Tariffs and Investing

Jason Gibbs
Vice President & Senior Portfolio Manager

March 6, 2025

Some general thoughts about investing through the recent tariff turbulence:

  • The human mind often falls victim to loss aversion (no one ever gets worried when markets have gone up a lot). It also becomes anxious when control feels lost.
  • That’s a major problem for many when it comes to achieving investment success. It often leads to mistakes. Turbulence and short term losses are 100% guaranteed at some point. And you have absolutely no control over that.

“Suffering is caused by the contrast between what you mentally decided you wanted and the reality unfolding in front of you.” 
Michael Singer


So a few reminders:

  • Concentrate only on what you can control.
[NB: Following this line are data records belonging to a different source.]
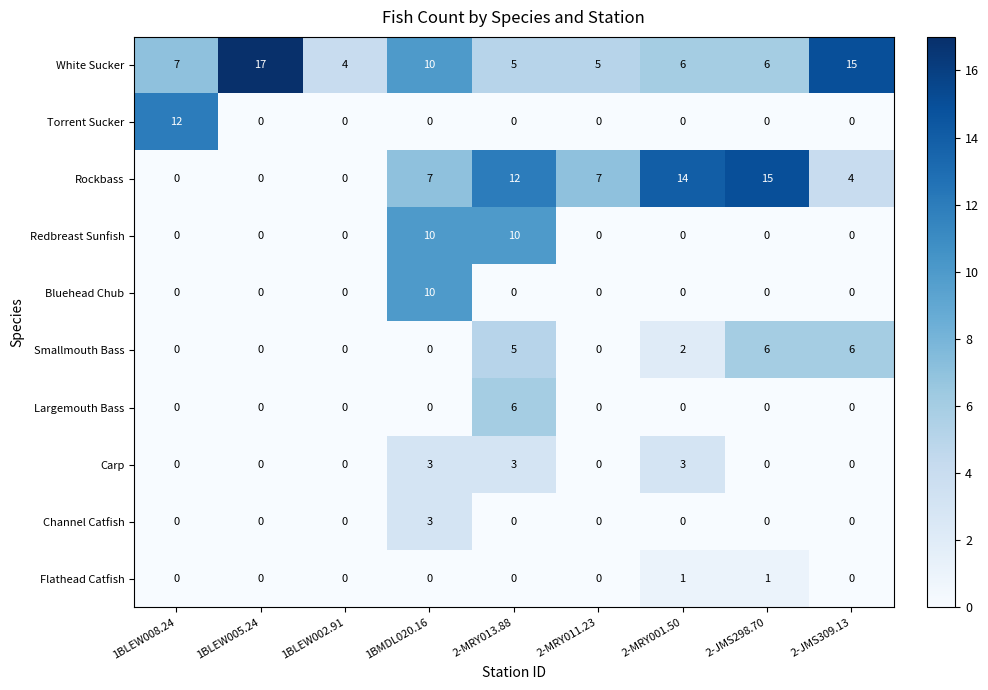

What is the maximum value for Bluehead Chub?

10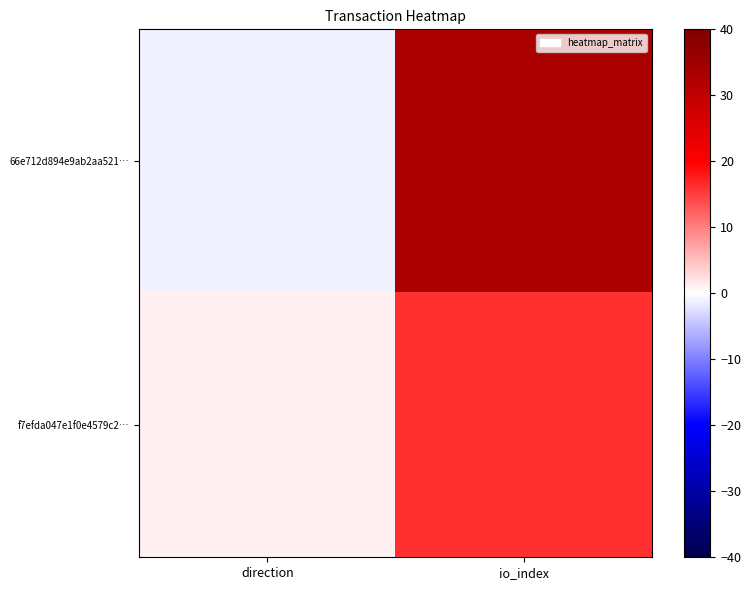

What is the smallest value displayed?

-1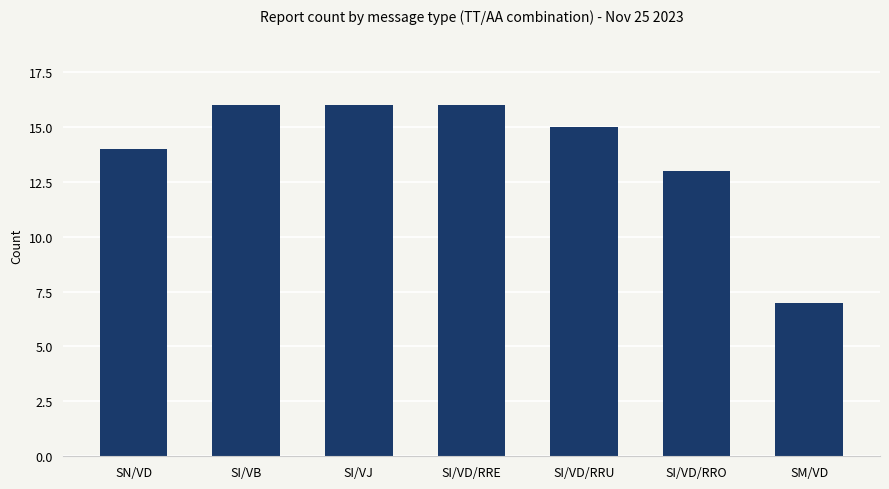

How many bars are there in total?

7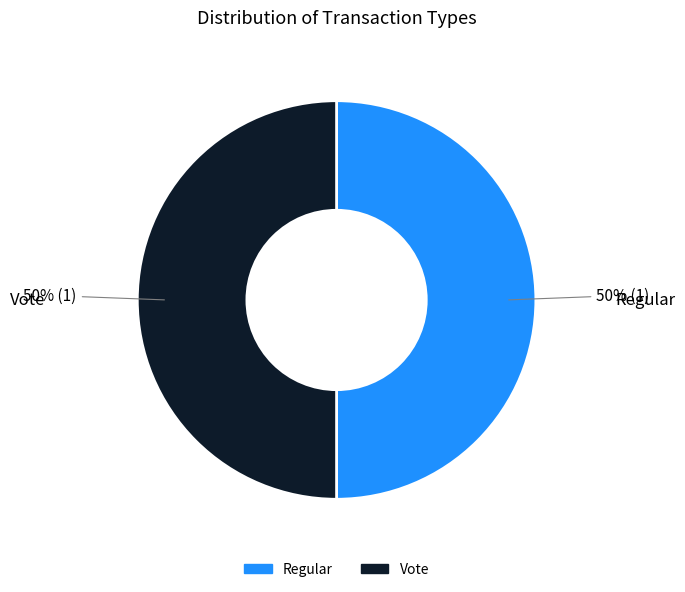

How many slices are in this pie chart?

2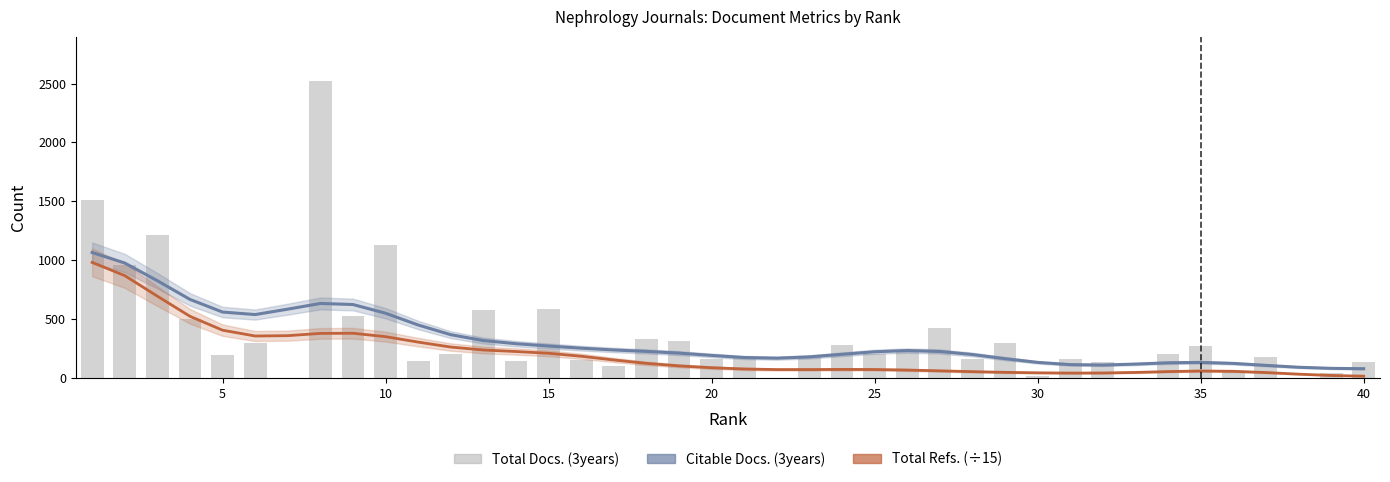

What are all the series names shown in the legend?

Citable Docs. (3years), Total Refs. (÷15), Total Docs. (3years)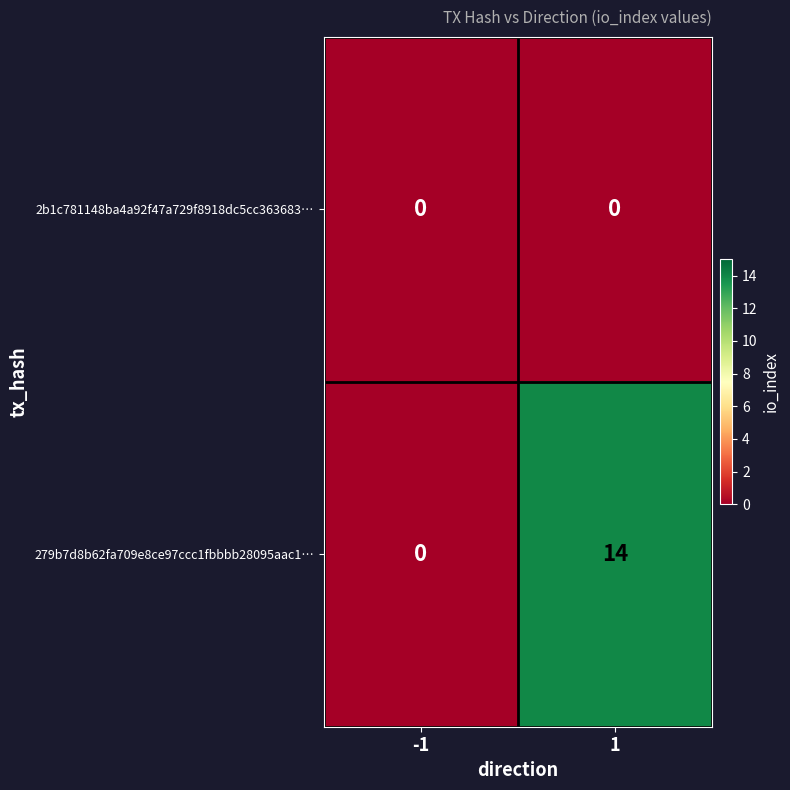

What is the average value of the 279b7d8b62fa709e8ce97ccc1fbbbb28095aac1… series?

7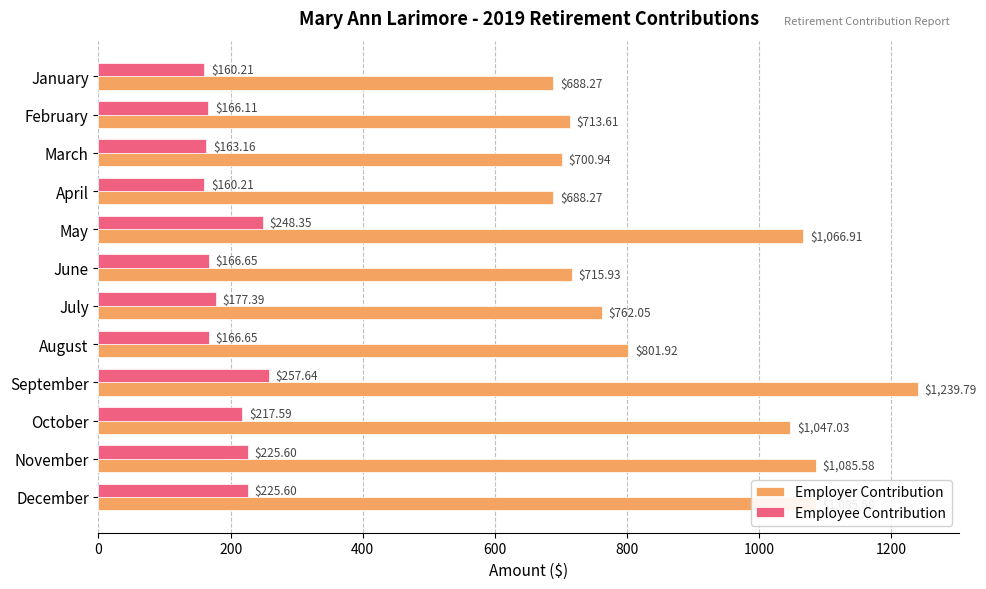

What is the average value of the Employer Contribution series?

883.0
It sounds cliche but stick to the process.
  • Market timing sounds simple, but it never works. If only it were that easy.
  • Over trading your portfolio is a mistake. It satisfies your brain’s craving for control (“at least I did something”), but usually the best advice is to do nothing.
  • We have never been more inundated with useless news and data than we are now. Falling victim to the attention economy and becoming glued to screens 24/7 is counterproductive.
  • Serious investing is for long term thinkers. Those who look out years and decades and remain calm. Who constantly ask what is this business worth? The best companies adapt. They have moats. Pricing power. They generate cash flows that fund dividends. Stick with them and you’ll be fine. Don’t interrupt the miracle of compounding unless there has been a structural break to your thesis.

“Forecasting the future of any variable is difficult, forecasting the interacting futures of many changing variables is more difficult, and estimating how other expert investors will interpret such complex changes is extraordinary difficult.” Charles Ellis


And who knows, when the dust settles over many years, Canada may actually emerge much stronger from this episode.

Real change often requires a hard push. In the mid 1990’s the Wall Street Journal called our currency the “northern peso”. That helped lead to significant spending cuts and by 1998 we had a budget surplus.

Policy makers now have a major incentive to quickly reduce taxes, promote investment, champion natural resources and pipelines, reduce inter-provincial trade barriers and begin diversifying the economy away from one customer.

Life tends to work in cycles. It’s only been about 13 years since the Canadian currency was at par to the USD. Back then, investors were lining up to own Canadian stocks and resources.

Time will tell where the pendulum swings over the next decade.